:: Extrait fourni ::

BDS
La malveillance de l'Occupation
David Lloyd
Jeudi 8 septembre 2016
Le
boycott est, comme beaucoup se le
rappellent fièrement, une invention
irlandaise. Le premier boycott visait un
célèbre propriétaire terrien, l’éponyme
Captain Charles Boycott, qui avait
essayé de se débarrasser de ses
locataires. Inspirés par la Land League
(Ligue territoriale), les gens du coin
refusèrent de le servir ou de travailler
pour lui, répondant à sa menace sur
leurs moyens d’existence en coupant les
liens sociaux et économiques qui les
liaient à lui. Depuis, le boycott a
évolué en un instrument non-violent bien
connu pour obtenir un changement social.
Il reste le moyen le plus efficace par
lequel la société civile fait rendre
compte à ceux qui sont responsables de
violations continues quoique réparables
des droits fondamentaux, dont plus
spécialement les violations qui menacent
la capacité de toute communauté à
maintenir ses moyens d’existence et de
survie culturelle. Cela fonctionne tout
à fait simplement en annulant ou en
suspendant les liens avec les coupables,
en refusant de collaborer aux
injustices, même en les assumant
passivement ou en les « normalisant »
par l’inaction.
Avant
tout, le boycott est un instrument aux
mains de la société civile. Nous faisons
appel au boycott lorsque les moyens de
corriger une atteinte continue sont
refusés par les institutions juridiques
ou politiques qui devraient intervenir.
En décembre 2009, Israël a lancé son
agression catastrophique « Plomb Durci »

:::

Exercice — Veuillez recopier l'article sur le boycott depuis « par l’inaction. » jusqu'à « qui devraient intervenir. » inclus, en renommant « institutions » en « instances ».

:: Données enregistrées ::

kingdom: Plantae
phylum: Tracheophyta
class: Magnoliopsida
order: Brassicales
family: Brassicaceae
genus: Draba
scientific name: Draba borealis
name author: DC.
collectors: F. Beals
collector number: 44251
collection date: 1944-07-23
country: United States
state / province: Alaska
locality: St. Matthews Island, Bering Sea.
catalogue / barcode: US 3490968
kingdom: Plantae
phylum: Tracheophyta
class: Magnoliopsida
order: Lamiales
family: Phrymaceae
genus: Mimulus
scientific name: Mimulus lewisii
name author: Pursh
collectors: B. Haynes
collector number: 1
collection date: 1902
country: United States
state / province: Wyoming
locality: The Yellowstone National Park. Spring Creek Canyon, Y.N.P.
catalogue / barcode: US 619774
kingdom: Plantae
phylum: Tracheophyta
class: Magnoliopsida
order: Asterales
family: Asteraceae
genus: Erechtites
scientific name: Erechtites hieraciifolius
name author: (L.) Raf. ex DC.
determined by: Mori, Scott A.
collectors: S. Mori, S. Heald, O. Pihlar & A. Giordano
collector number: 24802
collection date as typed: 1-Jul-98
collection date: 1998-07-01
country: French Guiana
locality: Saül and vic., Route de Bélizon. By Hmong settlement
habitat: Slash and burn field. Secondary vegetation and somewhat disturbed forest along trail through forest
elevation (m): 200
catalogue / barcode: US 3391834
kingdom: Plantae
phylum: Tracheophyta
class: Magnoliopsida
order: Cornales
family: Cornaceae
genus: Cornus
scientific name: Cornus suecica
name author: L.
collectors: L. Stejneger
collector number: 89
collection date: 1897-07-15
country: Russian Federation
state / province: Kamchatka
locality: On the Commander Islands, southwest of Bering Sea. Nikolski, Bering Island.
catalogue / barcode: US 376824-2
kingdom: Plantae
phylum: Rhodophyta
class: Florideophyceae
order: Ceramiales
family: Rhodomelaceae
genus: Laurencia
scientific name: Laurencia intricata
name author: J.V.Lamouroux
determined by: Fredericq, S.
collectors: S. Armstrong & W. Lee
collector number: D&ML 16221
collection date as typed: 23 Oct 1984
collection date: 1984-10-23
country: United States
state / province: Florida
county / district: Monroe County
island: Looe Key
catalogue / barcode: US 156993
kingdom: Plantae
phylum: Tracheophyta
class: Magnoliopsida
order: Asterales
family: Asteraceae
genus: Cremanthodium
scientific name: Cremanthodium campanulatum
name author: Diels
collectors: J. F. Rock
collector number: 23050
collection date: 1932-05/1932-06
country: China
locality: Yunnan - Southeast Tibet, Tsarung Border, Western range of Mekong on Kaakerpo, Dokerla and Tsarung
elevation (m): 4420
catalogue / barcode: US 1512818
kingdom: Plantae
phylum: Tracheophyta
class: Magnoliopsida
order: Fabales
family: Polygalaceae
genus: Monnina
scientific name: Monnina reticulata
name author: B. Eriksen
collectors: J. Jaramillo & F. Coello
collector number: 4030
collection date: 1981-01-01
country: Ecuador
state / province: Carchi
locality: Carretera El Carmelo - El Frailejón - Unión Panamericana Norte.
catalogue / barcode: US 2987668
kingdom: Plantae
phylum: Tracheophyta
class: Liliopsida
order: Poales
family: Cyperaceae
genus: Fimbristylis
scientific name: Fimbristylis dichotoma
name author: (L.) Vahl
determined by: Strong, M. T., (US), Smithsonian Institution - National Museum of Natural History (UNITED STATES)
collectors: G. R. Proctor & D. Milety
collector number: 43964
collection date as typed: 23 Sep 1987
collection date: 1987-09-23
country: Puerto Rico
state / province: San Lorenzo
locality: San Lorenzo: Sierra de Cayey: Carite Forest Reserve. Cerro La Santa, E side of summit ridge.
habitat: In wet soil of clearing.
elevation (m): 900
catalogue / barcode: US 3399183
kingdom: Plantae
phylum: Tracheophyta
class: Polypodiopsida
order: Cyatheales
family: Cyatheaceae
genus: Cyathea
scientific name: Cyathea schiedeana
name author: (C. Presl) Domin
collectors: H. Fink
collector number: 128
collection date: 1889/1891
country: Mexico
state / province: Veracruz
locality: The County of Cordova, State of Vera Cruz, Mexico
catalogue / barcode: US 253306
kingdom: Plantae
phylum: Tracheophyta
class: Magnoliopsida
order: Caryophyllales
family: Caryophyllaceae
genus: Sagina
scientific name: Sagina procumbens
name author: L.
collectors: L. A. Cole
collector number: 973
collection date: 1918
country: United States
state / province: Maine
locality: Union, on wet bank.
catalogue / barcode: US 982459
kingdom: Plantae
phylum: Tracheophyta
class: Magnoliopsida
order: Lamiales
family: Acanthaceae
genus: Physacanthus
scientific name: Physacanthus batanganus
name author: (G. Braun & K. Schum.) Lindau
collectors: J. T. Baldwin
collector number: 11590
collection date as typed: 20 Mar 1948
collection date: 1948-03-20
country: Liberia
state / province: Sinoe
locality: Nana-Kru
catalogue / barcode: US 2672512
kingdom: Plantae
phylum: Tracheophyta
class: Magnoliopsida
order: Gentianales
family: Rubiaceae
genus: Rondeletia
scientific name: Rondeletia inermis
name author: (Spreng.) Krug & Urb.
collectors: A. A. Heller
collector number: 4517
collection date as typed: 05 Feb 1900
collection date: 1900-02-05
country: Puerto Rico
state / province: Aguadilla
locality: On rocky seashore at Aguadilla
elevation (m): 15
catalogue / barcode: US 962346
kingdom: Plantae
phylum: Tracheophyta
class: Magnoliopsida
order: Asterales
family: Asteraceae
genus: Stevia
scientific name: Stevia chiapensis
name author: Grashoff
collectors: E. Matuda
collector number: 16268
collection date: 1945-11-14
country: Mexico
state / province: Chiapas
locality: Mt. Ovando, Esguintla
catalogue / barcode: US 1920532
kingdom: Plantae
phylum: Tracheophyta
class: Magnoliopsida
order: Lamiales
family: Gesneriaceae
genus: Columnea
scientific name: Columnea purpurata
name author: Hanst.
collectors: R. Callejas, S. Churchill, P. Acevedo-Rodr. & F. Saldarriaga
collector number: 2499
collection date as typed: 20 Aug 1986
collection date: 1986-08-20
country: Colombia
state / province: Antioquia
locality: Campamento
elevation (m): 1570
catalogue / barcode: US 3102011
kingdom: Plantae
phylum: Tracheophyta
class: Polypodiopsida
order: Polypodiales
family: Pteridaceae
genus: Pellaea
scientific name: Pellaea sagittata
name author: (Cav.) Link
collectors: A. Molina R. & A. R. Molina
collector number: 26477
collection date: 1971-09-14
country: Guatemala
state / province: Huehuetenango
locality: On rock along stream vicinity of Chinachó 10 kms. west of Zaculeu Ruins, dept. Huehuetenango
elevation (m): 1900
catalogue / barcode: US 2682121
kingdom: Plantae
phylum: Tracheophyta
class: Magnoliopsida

:::

Réponse rédigée —
par l’inaction.
Avant
tout, le boycott est un instrument aux
mains de la société civile. Nous faisons
appel au boycott lorsque les moyens de
corriger une atteinte continue sont
refusés par les instances juridiques
ou politiques qui devraient intervenir.